DePuy has filed two appeals of the judgment. One, backed by the U.S. Chamber of Commerce in an amicus brief, challenges the “inflammatory rhetoric” at trial and a host of other “legal flaws.” The other involves the expert payments.
In that appeal, Johnson & Johnson’s lawyers wrote that Lanier’s misrepresentations about both experts, Drs. Bernard Morrey and Matthew Morrey, put him at an unfair advantage at trial. The unpaid status of his experts, who are father and son, were a central theme at trial, often contrasted with the “bought testimony” of the defense witnesses, they wrote. By insisting they were unpaid, Lanier ensured that DePuy would not have an opportunity to review expert reports prior to trial, they wrote.
They also cite Lanier’s letters to both experts a month after trial in which he noted that their testimonies “made a real difference to the jury” and felt it was unfair that they hadn’t gotten paid. The letters accompanied the two checks. Both witnesses ended up being designated as paid experts in the third bellwether trial.

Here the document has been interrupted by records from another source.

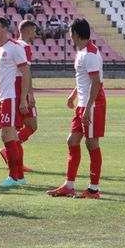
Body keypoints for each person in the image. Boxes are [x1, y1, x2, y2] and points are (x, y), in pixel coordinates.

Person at [46, 18, 106, 199]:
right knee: (72, 141)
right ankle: (69, 185)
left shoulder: (90, 54)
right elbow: (84, 79)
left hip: (93, 105)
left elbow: (96, 83)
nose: (69, 35)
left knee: (91, 143)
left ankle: (94, 189)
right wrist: (74, 95)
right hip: (83, 104)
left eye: (70, 32)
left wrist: (88, 108)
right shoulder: (81, 52)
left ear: (76, 34)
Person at [0, 17, 30, 187]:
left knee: (6, 136)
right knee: (13, 137)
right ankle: (20, 177)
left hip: (11, 97)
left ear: (5, 30)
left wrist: (23, 99)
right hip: (2, 98)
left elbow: (26, 73)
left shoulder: (15, 48)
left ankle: (13, 177)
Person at [0, 20, 39, 168]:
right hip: (20, 91)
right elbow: (25, 73)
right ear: (29, 31)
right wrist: (30, 95)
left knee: (15, 127)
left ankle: (15, 160)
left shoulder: (12, 45)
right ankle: (9, 152)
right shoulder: (24, 47)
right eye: (34, 31)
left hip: (11, 90)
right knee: (32, 126)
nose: (35, 34)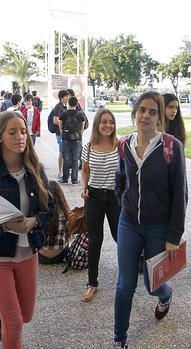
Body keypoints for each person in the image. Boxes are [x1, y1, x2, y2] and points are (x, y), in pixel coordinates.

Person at [0, 110, 55, 349]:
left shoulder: (36, 169)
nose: (20, 137)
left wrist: (32, 222)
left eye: (23, 131)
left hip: (28, 255)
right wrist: (1, 223)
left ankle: (5, 320)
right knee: (14, 322)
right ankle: (7, 324)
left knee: (25, 316)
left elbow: (51, 207)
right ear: (0, 137)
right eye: (12, 132)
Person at [113, 91, 188, 349]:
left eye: (152, 111)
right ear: (134, 113)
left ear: (160, 118)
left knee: (152, 283)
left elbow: (181, 194)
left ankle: (165, 296)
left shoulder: (170, 147)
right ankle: (119, 339)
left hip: (159, 226)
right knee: (124, 284)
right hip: (129, 223)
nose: (145, 115)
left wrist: (173, 236)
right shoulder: (124, 144)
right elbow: (120, 179)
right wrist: (124, 204)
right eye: (141, 110)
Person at [80, 108, 119, 302]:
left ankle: (129, 274)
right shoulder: (89, 146)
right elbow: (85, 170)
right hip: (94, 197)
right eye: (104, 121)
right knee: (95, 240)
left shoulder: (119, 146)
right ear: (97, 124)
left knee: (121, 236)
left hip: (115, 197)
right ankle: (92, 283)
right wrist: (84, 188)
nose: (108, 125)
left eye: (111, 122)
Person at [38, 181, 69, 264]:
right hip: (60, 256)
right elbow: (68, 235)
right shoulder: (65, 213)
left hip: (40, 256)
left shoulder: (39, 213)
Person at [59, 96, 86, 184]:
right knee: (75, 159)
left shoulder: (64, 113)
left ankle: (65, 178)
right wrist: (79, 134)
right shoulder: (80, 114)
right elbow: (82, 126)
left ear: (68, 103)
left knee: (66, 159)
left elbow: (60, 126)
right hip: (77, 140)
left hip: (66, 140)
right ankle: (74, 179)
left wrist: (64, 134)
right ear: (76, 104)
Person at [51, 90, 69, 179]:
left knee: (65, 152)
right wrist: (65, 125)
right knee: (62, 152)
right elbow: (55, 120)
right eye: (66, 96)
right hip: (60, 133)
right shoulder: (58, 107)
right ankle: (60, 172)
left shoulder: (66, 107)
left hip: (65, 133)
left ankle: (64, 171)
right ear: (61, 97)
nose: (68, 98)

But Lanier wrote there was never any financial arrangement with the experts during the trial, and neither expected to get paid by plaintiffs’ attorneys, according to his response
to DePuy’s original motion. Once the second trial ended, both got checks after Lanier had a “change of heart.”
“Only by creative interpretation, omission, and outright misrepresentation are defendants able to suggest an improper arrangement that never existed,” he wrote.